### EXERCISE
Could you return the listing below exactly, with every line intact?
-----
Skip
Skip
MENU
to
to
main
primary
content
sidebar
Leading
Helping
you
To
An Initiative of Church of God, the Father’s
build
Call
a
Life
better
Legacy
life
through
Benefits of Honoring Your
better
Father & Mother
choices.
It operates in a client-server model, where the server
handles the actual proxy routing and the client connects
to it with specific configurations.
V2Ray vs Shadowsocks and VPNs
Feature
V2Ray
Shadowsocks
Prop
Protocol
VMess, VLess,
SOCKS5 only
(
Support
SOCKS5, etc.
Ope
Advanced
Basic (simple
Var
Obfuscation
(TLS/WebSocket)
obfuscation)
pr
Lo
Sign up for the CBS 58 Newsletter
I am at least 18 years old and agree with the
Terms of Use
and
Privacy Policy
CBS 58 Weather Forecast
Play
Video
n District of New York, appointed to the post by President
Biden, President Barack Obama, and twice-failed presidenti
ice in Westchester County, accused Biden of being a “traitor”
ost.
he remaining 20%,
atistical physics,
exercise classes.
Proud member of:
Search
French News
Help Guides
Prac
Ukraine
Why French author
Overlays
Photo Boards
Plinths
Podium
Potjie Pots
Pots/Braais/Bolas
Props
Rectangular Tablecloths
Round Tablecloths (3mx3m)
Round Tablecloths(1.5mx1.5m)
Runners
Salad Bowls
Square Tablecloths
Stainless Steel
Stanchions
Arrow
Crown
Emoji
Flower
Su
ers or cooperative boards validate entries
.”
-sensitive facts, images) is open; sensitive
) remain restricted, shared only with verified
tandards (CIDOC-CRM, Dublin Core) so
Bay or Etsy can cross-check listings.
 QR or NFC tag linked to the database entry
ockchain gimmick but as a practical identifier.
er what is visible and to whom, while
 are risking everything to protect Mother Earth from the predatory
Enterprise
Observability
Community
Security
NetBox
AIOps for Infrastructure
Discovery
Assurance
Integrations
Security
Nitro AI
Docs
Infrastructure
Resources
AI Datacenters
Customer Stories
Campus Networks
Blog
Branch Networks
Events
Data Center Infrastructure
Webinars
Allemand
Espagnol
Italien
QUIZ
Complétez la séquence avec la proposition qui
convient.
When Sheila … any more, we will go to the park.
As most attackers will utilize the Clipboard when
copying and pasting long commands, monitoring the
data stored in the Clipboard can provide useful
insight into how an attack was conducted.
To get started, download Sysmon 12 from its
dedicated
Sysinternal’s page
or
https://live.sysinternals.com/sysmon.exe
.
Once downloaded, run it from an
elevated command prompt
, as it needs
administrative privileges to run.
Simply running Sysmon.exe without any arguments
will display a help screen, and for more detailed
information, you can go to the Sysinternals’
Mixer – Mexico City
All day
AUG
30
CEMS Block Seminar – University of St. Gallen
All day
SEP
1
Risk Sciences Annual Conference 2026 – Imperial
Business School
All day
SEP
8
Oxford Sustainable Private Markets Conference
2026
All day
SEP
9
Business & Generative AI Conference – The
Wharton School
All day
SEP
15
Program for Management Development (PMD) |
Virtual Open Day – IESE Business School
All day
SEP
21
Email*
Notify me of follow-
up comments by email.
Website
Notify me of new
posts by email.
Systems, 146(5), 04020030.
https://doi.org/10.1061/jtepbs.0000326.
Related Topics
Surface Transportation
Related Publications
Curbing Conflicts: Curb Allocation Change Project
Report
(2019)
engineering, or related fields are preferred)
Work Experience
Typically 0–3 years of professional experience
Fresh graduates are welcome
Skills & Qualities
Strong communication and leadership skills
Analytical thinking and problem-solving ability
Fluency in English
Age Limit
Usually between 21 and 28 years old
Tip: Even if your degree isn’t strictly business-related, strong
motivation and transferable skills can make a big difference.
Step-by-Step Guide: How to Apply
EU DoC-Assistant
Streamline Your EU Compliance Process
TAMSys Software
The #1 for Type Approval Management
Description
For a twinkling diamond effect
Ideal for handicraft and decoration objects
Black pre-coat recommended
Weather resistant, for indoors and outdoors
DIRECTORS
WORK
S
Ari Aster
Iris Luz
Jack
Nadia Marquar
-----
### TASK RESPONSE
Skip
Skip
MENU
to
to
main
primary
content
sidebar
Leading
Helping
you
To
An Initiative of Church of God, the Father’s
build
Call
a
Life
better
Legacy
life
through
Benefits of Honoring Your
better
Father & Mother
choices.
It operates in a client-server model, where the server
handles the actual proxy routing and the client connects
to it with specific configurations.
V2Ray vs Shadowsocks and VPNs
Feature
V2Ray
Shadowsocks
Prop
Protocol
VMess, VLess,
SOCKS5 only
(
Support
SOCKS5, etc.
Ope
Advanced
Basic (simple
Var
Obfuscation
(TLS/WebSocket)
obfuscation)
pr
Lo
Sign up for the CBS 58 Newsletter
I am at least 18 years old and agree with the
Terms of Use
and
Privacy Policy
CBS 58 Weather Forecast
Play
Video
n District of New York, appointed to the post by President
Biden, President Barack Obama, and twice-failed presidenti
ice in Westchester County, accused Biden of being a “traitor”
ost.
he remaining 20%,
atistical physics,
exercise classes.
Proud member of:
Search
French News
Help Guides
Prac
Ukraine
Why French author
Overlays
Photo Boards
Plinths
Podium
Potjie Pots
Pots/Braais/Bolas
Props
Rectangular Tablecloths
Round Tablecloths (3mx3m)
Round Tablecloths(1.5mx1.5m)
Runners
Salad Bowls
Square Tablecloths
Stainless Steel
Stanchions
Arrow
Crown
Emoji
Flower
Su
ers or cooperative boards validate entries
.”
-sensitive facts, images) is open; sensitive
) remain restricted, shared only with verified
tandards (CIDOC-CRM, Dublin Core) so
Bay or Etsy can cross-check listings.
 QR or NFC tag linked to the database entry
ockchain gimmick but as a practical identifier.
er what is visible and to whom, while
 are risking everything to protect Mother Earth from the predatory
Enterprise
Observability
Community
Security
NetBox
AIOps for Infrastructure
Discovery
Assurance
Integrations
Security
Nitro AI
Docs
Infrastructure
Resources
AI Datacenters
Customer Stories
Campus Networks
Blog
Branch Networks
Events
Data Center Infrastructure
Webinars
Allemand
Espagnol
Italien
QUIZ
Complétez la séquence avec la proposition qui
convient.
When Sheila … any more, we will go to the park.
As most attackers will utilize the Clipboard when
copying and pasting long commands, monitoring the
data stored in the Clipboard can provide useful
insight into how an attack was conducted.
To get started, download Sysmon 12 from its
dedicated
Sysinternal’s page
or
https://live.sysinternals.com/sysmon.exe
.
Once downloaded, run it from an
elevated command prompt
, as it needs
administrative privileges to run.
Simply running Sysmon.exe without any arguments
will display a help screen, and for more detailed
information, you can go to the Sysinternals’
Mixer – Mexico City
All day
AUG
30
CEMS Block Seminar – University of St. Gallen
All day
SEP
1
Risk Sciences Annual Conference 2026 – Imperial
Business School
All day
SEP
8
Oxford Sustainable Private Markets Conference
2026
All day
SEP
9
Business & Generative AI Conference – The
Wharton School
All day
SEP
15
Program for Management Development (PMD) |
Virtual Open Day – IESE Business School
All day
SEP
21
Email*
Notify me of follow-
up comments by email.
Website
Notify me of new
posts by email.
Systems, 146(5), 04020030.
https://doi.org/10.1061/jtepbs.0000326.
Related Topics
Surface Transportation
Related Publications
Curbing Conflicts: Curb Allocation Change Project
Report
(2019)
engineering, or related fields are preferred)
Work Experience
Typically 0–3 years of professional experience
Fresh graduates are welcome
Skills & Qualities
Strong communication and leadership skills
Analytical thinking and problem-solving ability
Fluency in English
Age Limit
Usually between 21 and 28 years old
Tip: Even if your degree isn’t strictly business-related, strong
motivation and transferable skills can make a big difference.
Step-by-Step Guide: How to Apply
EU DoC-Assistant
Streamline Your EU Compliance Process
TAMSys Software
The #1 for Type Approval Management
Description
For a twinkling diamond effect
Ideal for handicraft and decoration objects
Black pre-coat recommended
Weather resistant, for indoors and outdoors
DIRECTORS
WORK
S
Ari Aster
Iris Luz
Jack
Nadia Marquar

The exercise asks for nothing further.